Records provided |

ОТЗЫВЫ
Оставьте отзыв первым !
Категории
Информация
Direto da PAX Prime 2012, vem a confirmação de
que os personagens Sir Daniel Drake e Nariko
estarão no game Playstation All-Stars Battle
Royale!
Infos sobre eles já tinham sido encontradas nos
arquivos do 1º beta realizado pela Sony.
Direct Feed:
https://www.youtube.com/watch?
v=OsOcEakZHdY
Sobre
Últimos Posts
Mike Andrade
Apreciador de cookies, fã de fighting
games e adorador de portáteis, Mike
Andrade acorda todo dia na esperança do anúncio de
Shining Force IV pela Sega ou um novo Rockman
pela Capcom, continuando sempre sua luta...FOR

Exercise goal | Transcribe the entire listing above exactly.

Answer space |
ОТЗЫВЫ
Оставьте отзыв первым !
Категории
Информация
Direto da PAX Prime 2012, vem a confirmação de
que os personagens Sir Daniel Drake e Nariko
estarão no game Playstation All-Stars Battle
Royale!
Infos sobre eles já tinham sido encontradas nos
arquivos do 1º beta realizado pela Sony.
Direct Feed:
https://www.youtube.com/watch?
v=OsOcEakZHdY
Sobre
Últimos Posts
Mike Andrade
Apreciador de cookies, fã de fighting
games e adorador de portáteis, Mike
Andrade acorda todo dia na esperança do anúncio de
Shining Force IV pela Sega ou um novo Rockman
pela Capcom, continuando sempre sua luta...FOR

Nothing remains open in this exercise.